[Start of Attachment]
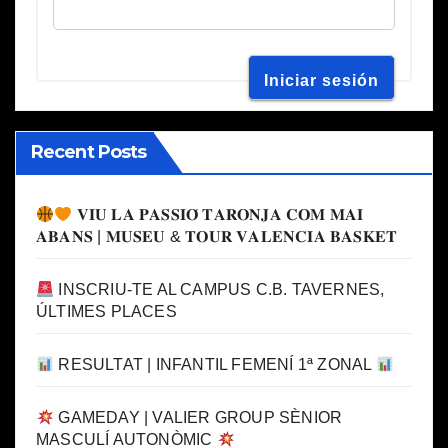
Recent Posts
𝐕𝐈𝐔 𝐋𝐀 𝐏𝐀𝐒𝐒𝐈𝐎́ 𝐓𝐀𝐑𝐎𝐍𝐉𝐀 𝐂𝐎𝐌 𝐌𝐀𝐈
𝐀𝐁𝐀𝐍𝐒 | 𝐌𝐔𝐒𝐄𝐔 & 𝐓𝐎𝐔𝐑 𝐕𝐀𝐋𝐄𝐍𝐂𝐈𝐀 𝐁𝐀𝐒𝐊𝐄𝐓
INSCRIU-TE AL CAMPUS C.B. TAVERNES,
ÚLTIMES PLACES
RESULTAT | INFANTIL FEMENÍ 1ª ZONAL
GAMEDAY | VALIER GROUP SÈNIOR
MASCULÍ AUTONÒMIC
[End of Attachment]
[Start of Attachment]
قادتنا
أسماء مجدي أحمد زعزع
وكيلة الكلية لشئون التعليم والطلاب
[End of Attachment]
[Start of Attachment]
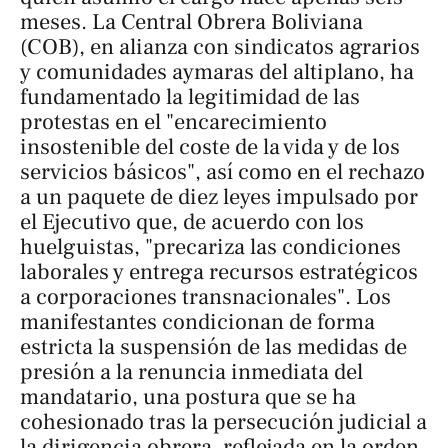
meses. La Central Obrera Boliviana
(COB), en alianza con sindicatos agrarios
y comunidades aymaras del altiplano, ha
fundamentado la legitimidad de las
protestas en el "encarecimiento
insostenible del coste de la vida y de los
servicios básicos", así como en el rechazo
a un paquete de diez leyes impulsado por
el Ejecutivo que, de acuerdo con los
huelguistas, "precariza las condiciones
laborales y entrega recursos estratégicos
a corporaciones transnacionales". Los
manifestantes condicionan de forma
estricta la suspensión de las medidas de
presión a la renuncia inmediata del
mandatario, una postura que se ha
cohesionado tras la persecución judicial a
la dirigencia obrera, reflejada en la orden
[End of Attachment]
Return, unchanged, the run of lines above that opens with the line containing "GAMEDAY | VALIER GROUP SÈNIOR" and closes with the line containing "MASCULÍ AUTONÒMIC". Include both.

GAMEDAY | VALIER GROUP SÈNIOR
MASCULÍ AUTONÒMIC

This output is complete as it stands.